Farmer John once dreamed up many novel cow sports, including a cow obstacle course in which cows race along a track and jump over barriers. In his latest plan, he has designed N obstacles (numbered 1 through N) for a new, larger course. Each obstacle is represented by a line segment on a 2D map. The original design ensured that no two segments would intersect – not even at their endpoints.

However, due to carelessness in drawing the map, some segments now intersect. Farmer John observed that by removing exactly one segment, the map would be restored to the intended state without any intersections. Your task is to determine which segment to remove. If more than one segment can be removed to achieve a non-intersecting set, output the one with the smallest index.

Note: Two segments are considered intersecting if they share any point, including endpoints.

The equations in this problem are formatted in LaTeX. For example, the number of obstacles satisfies \(2 \leq N \leq 10^5\), and the obstacle indices are \(1, 2, \ldots, N\).

inputFormat

The first line contains an integer N, the number of line segments (obstacles).

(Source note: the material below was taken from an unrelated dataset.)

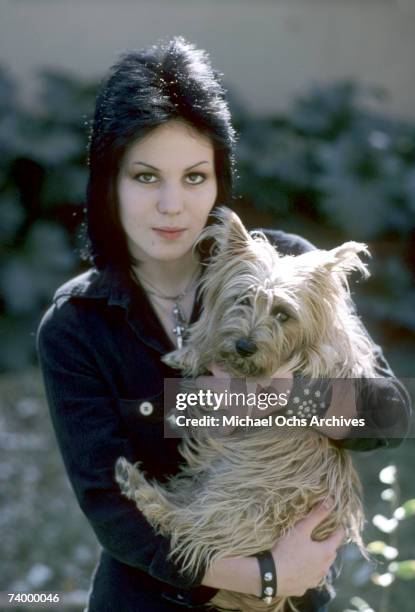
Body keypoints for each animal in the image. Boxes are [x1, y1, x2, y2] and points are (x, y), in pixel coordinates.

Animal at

The next N lines each contain four integers x₁ y₁ x₂ y₂ representing the endpoints of a segment. It is guaranteed that, if one correct segment is removed, the remaining segments do not intersect (not even at endpoints).

outputFormat

Output one integer: the index (1-indexed) of a segment whose removal results in a set of non-intersecting segments. If multiple segments satisfy the condition, output the smallest index among them.

sample

4
0 0 4 4
0 4 4 0
5 5 6 6
7 7 8 8

1